Fabrik

Bridget Riley: Painting Now
Sprüth Magers
November 16, 2018—January 26, 2019

A retrospective survey of paintings by British national treasure Bridget Riley is a rare treat in Los Angeles, and this exhibition of work made between 1960 and the present, defiantly titled Painting Now, proved that the 87-year-old artist is still firing on all cylinders.

The first and second canvases of “Memories of Horizons 1-3” (2014) hang together, at right angles; perhaps owing to their size (nearly 11 feet wide), the third is across the room. At first – and second, and third – look, 1 and 2 seem identical: horizontal stripe paintings in Riley’s signature hard-edged style, dominated by shades of dusky rose and violet with aquamarine accents. As one glances back and forth, rhythms emerge, subtle gradients build up then are interrupted, one color affects its neighbor, a third tone often fizzes at the meeting of two colors. (Robert Irwin comes to mind; “Memories of Horizons 1-3” is in direct dialogue with his painstaking rows of colored fluorescent tubes.) Eventually, the difference between the two paintings becomes apparent: a single stripe, near the top, that is mauve in one canvas and orange in the other. The entire painting pivots on this modest change.

 

 

If this observational exercise sounds like hard work, it isn’t. There is a joyful generosity in Riley’s painting that is nevertheless undergirded by rigorous perceptual study. The upstairs galleries are dominated by examples from the series “Measure for Measure,” the earliest of which is from 2016 and the most recent 2018. Riley burrows through endless possibilities within narrow parameters. All the paintings in “Measure for Measure” feature the same brown, sage green and violet discs, arranged (as opposed to Damien Hirst’s far less rigorous spot paintings) in diagonal grids. Initially, the somber “Measure for Measure” paintings seem almost depressing in comparison to the jazzy élan of black-and-white paintings such as “Cascando” (2015) or the early, dizzying, “Descending” (1965). As always, however, Riley rewards patience. The drab discs start to pulse and the negative white space around them appears to glow, as if backlit.

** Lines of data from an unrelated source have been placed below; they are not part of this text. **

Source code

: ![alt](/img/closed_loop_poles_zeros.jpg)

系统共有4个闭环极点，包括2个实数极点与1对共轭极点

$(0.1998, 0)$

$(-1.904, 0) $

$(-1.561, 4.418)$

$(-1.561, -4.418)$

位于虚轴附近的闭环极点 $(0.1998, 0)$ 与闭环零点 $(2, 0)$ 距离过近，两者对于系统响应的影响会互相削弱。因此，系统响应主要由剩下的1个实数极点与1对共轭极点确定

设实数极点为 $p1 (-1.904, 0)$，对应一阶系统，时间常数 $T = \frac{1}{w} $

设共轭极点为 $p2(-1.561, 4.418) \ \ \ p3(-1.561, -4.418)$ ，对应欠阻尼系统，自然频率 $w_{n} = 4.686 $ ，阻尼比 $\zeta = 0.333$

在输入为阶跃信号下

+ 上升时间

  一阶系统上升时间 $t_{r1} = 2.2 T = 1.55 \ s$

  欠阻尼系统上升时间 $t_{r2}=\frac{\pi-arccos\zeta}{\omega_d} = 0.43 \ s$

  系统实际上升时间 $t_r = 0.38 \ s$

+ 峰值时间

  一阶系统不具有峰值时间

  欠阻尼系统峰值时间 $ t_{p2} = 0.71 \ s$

There is magic in Riley’s paintings, but as with the best magicians, she does not try too hard to hide the trickery. She is not trying to fool you, but to teach you. Even though, for many years, she has employed skilled draftsmen to execute her paintings for her, the eye still catches the occasional pencil mark or line wobble. Those stripes are not masked with tape, but are hand-painted. Their imperfections – visible only up close – make Riley’s paintings all the more marvelous, since at a distance of a few feet they seem inhumanly perfect.